Remittances are often hailed in public discourse as symbols of sacrifice and familial devotion—unquestionably good and beneficial. But what happens after the money is sent? What are the emotional costs and interpersonal complexities that unfold when financial transfers become the foundation of family ties? My project investigates the emotional and moral economy of remittance transfers in the United Arab Emirates (UAE), reframing them not as simple financial flows, but as acts of care fraught with risk, expectation, and relational strain.

This study began with a curiosity about the everyday experiences of migrants in the
UAE, a country that is both the second largest source of remittances globally (Abbas 2021; Argaam 2024) and home to the second-highest percentage of migrants in its population (United Nations 2024). Despite the country’s global importance in migration and remittance flows, much of the existing scholarship has centered on the macroeconomic effects of remittances for
households and sending states. Far less is known about how migrants themselves experience the emotional aftermath of giving, particularly when their money is misused, wasted, or fails to bring about the recognition they hope for.

To explore these dynamics, I conducted a mixed-methods study with a quantitative
survey of 302 migrants and twelve in-depth interviews with workers employed at NYU Abu Dhabi. These participants, while better protected than many migrants in the UAE, still face the emotional labor and vulnerability that come with remitting. I asked: How are migrants affected when the money they send is poorly spent or misused? And what strategies do they develop to manage or mitigate these tensions?

Through this work, I introduce the concept of “remittance relationships” to describe how pre-existing familial ties are reshaped when financial transfers become central. In these relationships, money is not just money—it is an emotional tool, a claim to care, and sometimes a weapon of guilt or control. Remittances bring migrants closer to their families, but also entangle them in expectations, conflicts, and sometimes, heartbreak.

■ Tasks to carry out
**a)** How many migrants took the quantitative survey in the study described in the passage on remittances in the UAE?
**b)** Continue the passage on remittances in the UAE, picking up after its final sentence.

■ Recorded information

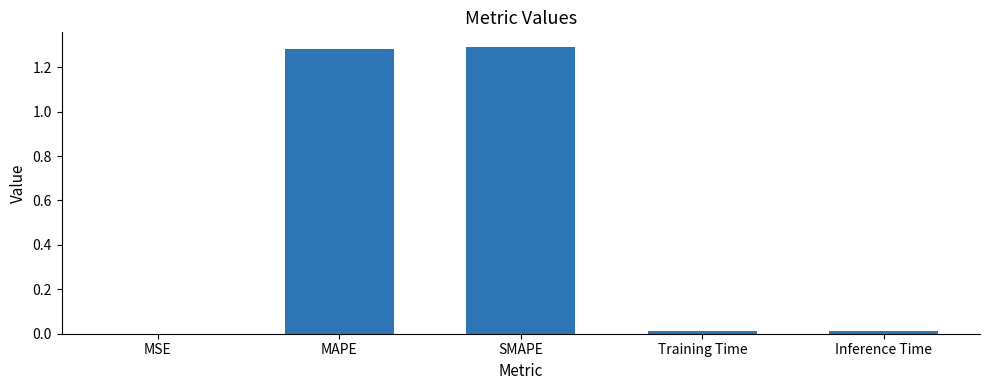

True or false: the data shows 2.1 at MAPE.

False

■ Responses to the tasks
**a)** 302 migrants.

**b)**
One of the most striking findings from this study is that conflict within these remittance relationships often emerges not over whether to remit, but over what happens once the money arrives. I identify two broad types of conflict: relational strains and relational fractures. Relational strains refer to everyday, short-term tensions—often with close kin—about how money is spent, whether it’s on small luxuries, differing financial priorities, or misunderstandings. These tensions are usually navigable and do not threaten the underlying relationship. Relational fractures, on the other hand, involve serious breaches of trust—fraud,
chronic misuse, or broken promises—and can lead to long-term or even permanent breakdowns in family ties. These are moments when the migrant is not just financially disappointed, but emotionally wounded, feeling unrecognized or betrayed.

Yet migrants are not passive participants in this process. They actively respond to these relational dynamics with financial management strategies that fall into two categories: routine strategies and correctional measures. Routine strategies are quiet, habitual practices—like fixed remittance amounts, regular schedules, or reliance on trusted intermediaries—that help maintain stability in the absence of conflict. Correctional measures, however, are deliberate changes in behavior adopted after conflict: withholding transfers, setting conditions, or shifting responsibility to more trustworthy recipients. These responses reveal how migrants are not just senders of money, but managers of moral economies, constantly adjusting to protect themselves and their ties.

This reframing of remittance dynamics makes several contributions to migration scholarship. First, it shifts the focus away from aggregate models and economic metrics to highlight how interpersonal emotions—trust, gratitude, resentment shape remittance flows. Second, it adds a nuanced understanding of conflict, emphasizing not just its frequency or cause, but its emotional aftermath and impact on long-term relationships. While prior research has documented the moral dilemmas of whether to remit, my study extends the conversation to what happens after money is sent, and how migrants cope with the outcomes. Third, it surfaces the strategic agency of migrants who use a range of subtle and overt tactics to negotiate familial expectations, maintain dignity, and recalibrate fragile relationships.

Conducting this research in the context of NYU Abu Dhabi’s workers—who generally have access to formal financial channels and some labor protections helped reveal how even relatively empowered migrants experience emotional volatility around remittances. For migrants with fewer rights, such as domestic workers or those paid informally, the emotional and material toll is likely even more severe. The study thus represents only a slice of a broader, more urgent story.

At a time when remittances are widely celebrated in development discourse as unproblematic signs of belonging and contribution, this project serves as a reminder that these financial flows carry emotional weight. Behind every transfer is a migrant—calculating, negotiating, hoping, and sometimes hurting. By attending to the moral labor embedded in remittance practices, we are compelled to rethink how we understand transnational kinship, obligation, and resilience. This study does not seek to undermine the value of remittances. Rather, it invites a more humane and complete picture—one that recognizes remittances not only as acts of sacrifice and care, but also as sites of emotional labor, interpersonal negotiation, and sometimes, painful rupture.